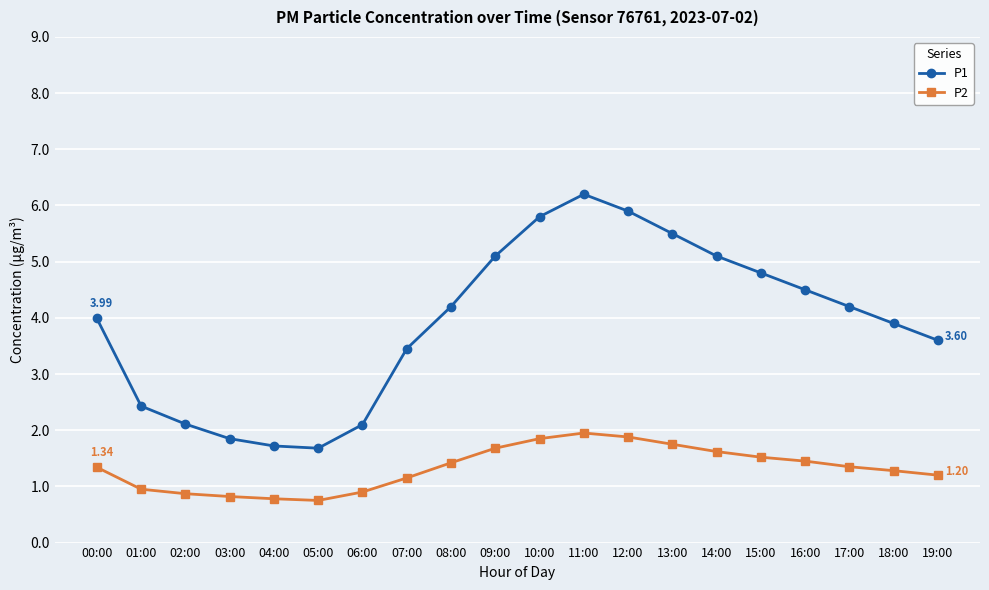

True or false: P1 has more than 2 interior local peaks.

False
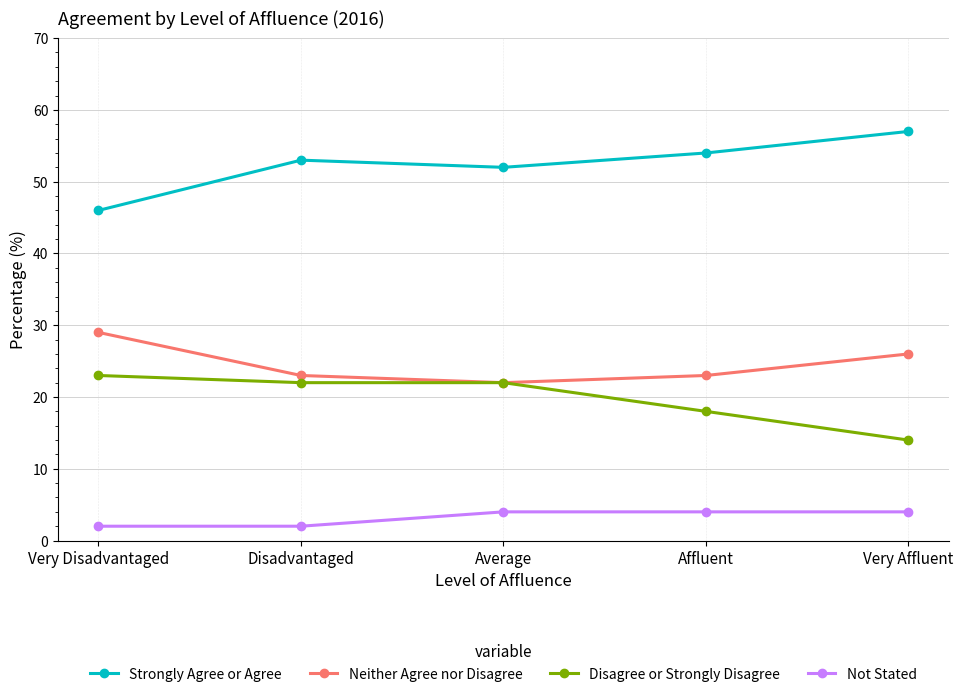

How many interior local valleys does the Neither Agree nor Disagree series have?

1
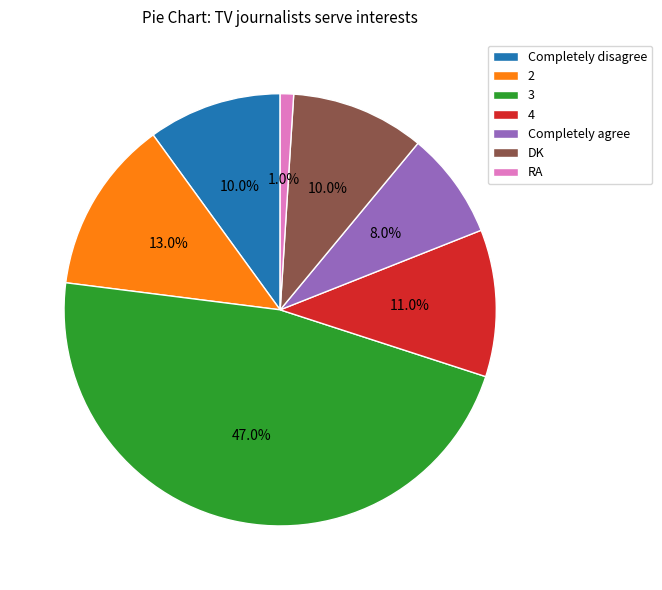

Does Completely disagree represent more than half of the total?

No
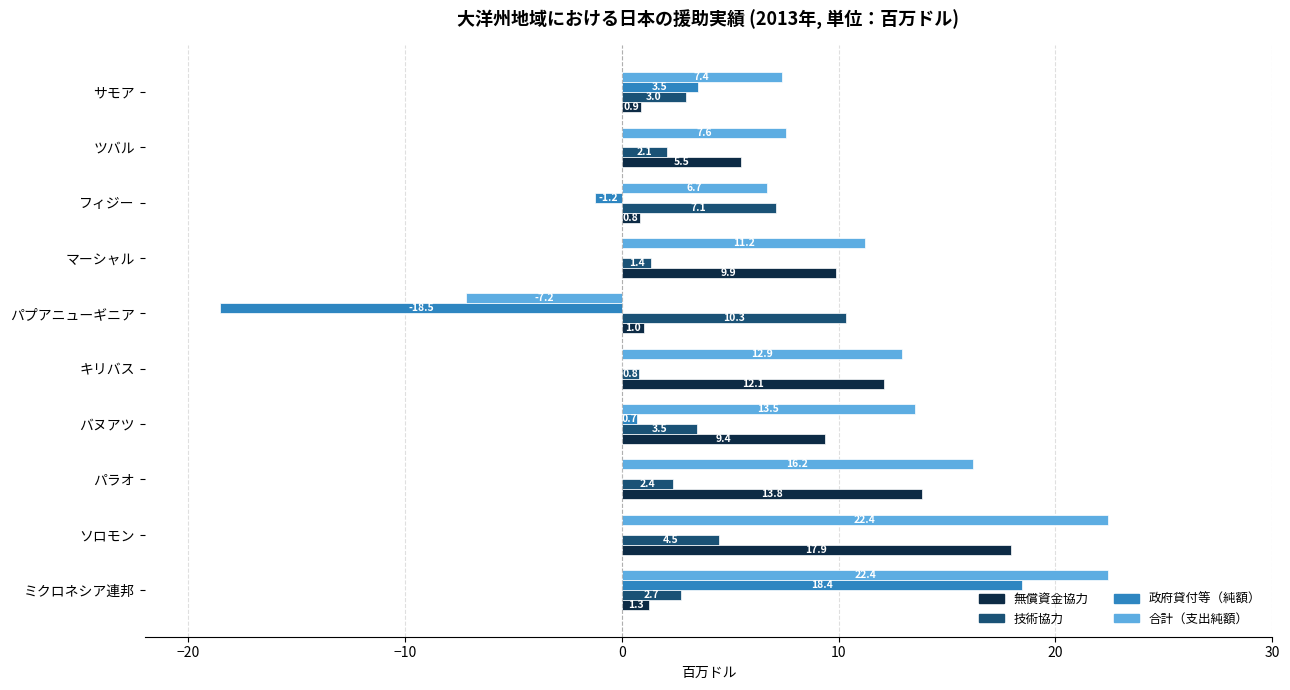

Which category has the highest value in the 技術協力 series?

パプアニューギニア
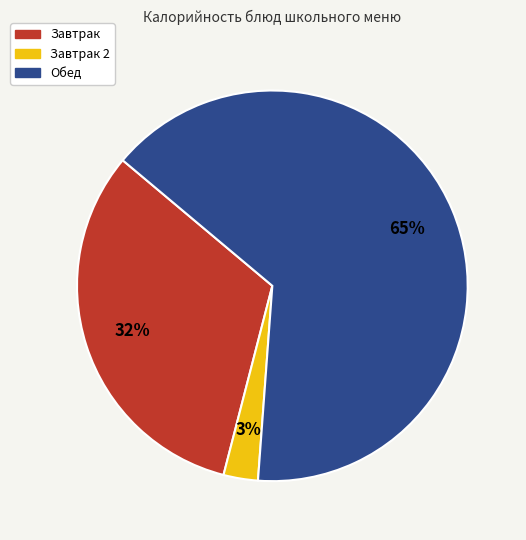

To the nearest percent, what is the difference between the largest and smallest slice percentages?

62%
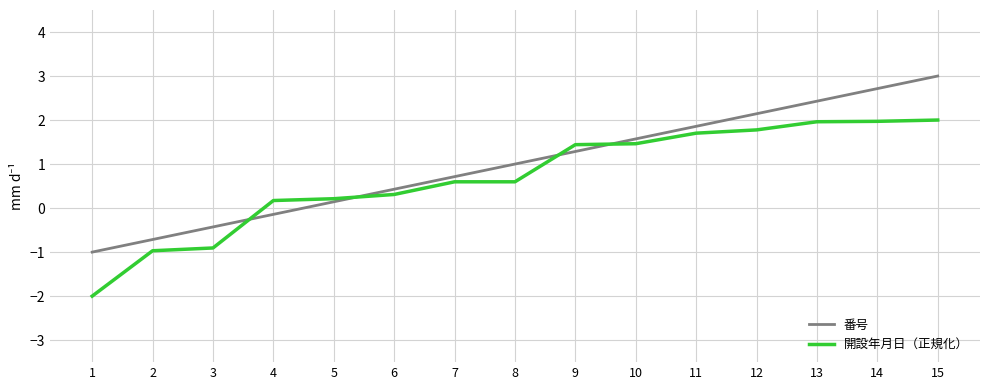

At 12, list the series in order from largest to smallest.

番号, 開設年月日（正規化）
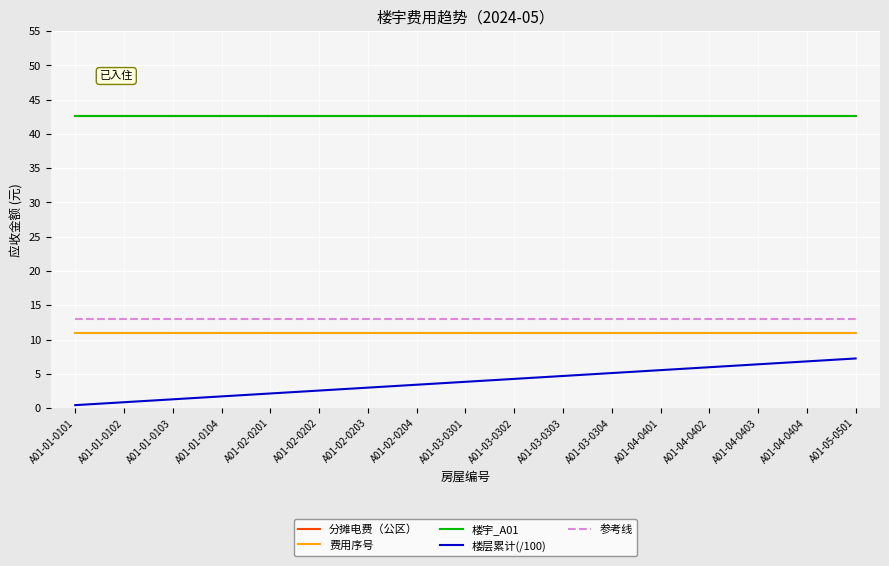

What is the minimum value for 费用序号?

11.0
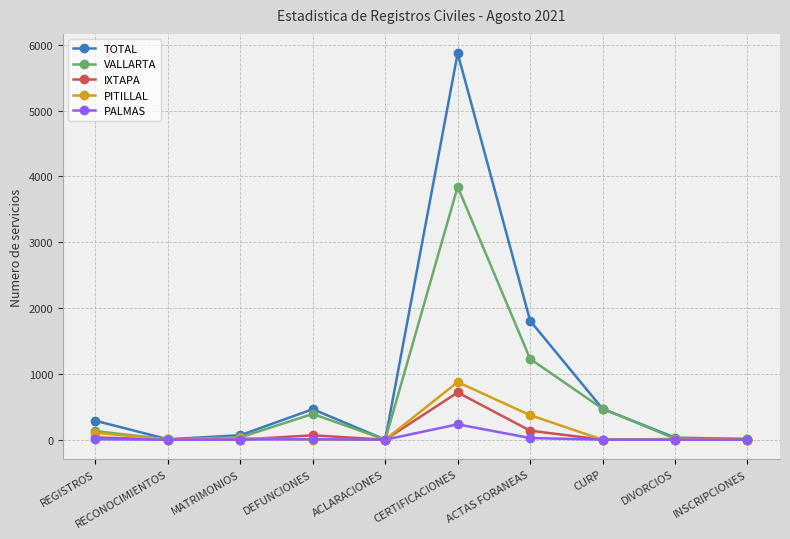

How many values in the VALLARTA series are below 129?

5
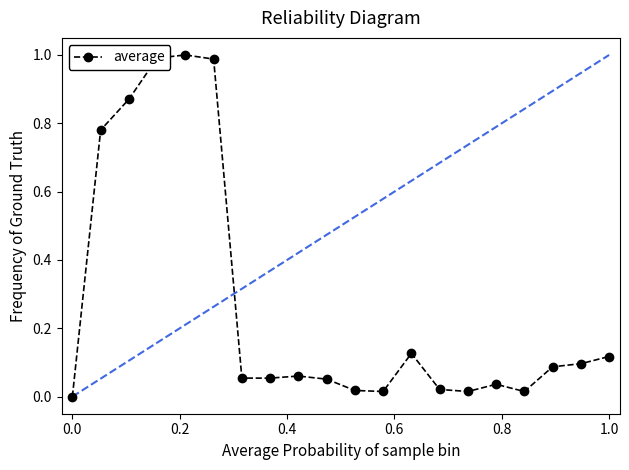

Count the number of values greater than 0.

19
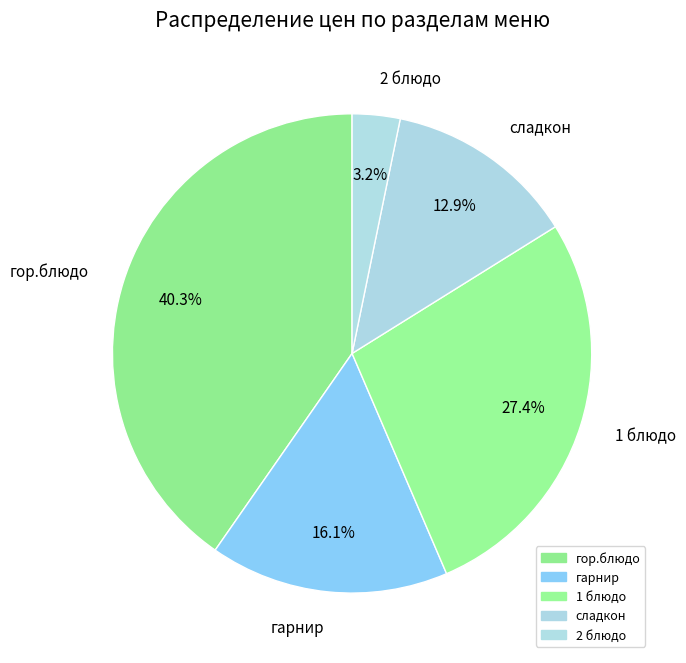

Rank the categories by value from lowest to highest.

2 блюдо, сладкон, гарнир, 1 блюдо, гор.блюдо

•••

Report each line of the records above that contains the word "series", copying every such line in full.

How many interior local valleys does the Neither Agree nor Disagree series have?
Which category has the highest value in the 技術協力 series?
At 12, list the series in order from largest to smallest.
How many values in the VALLARTA series are below 129?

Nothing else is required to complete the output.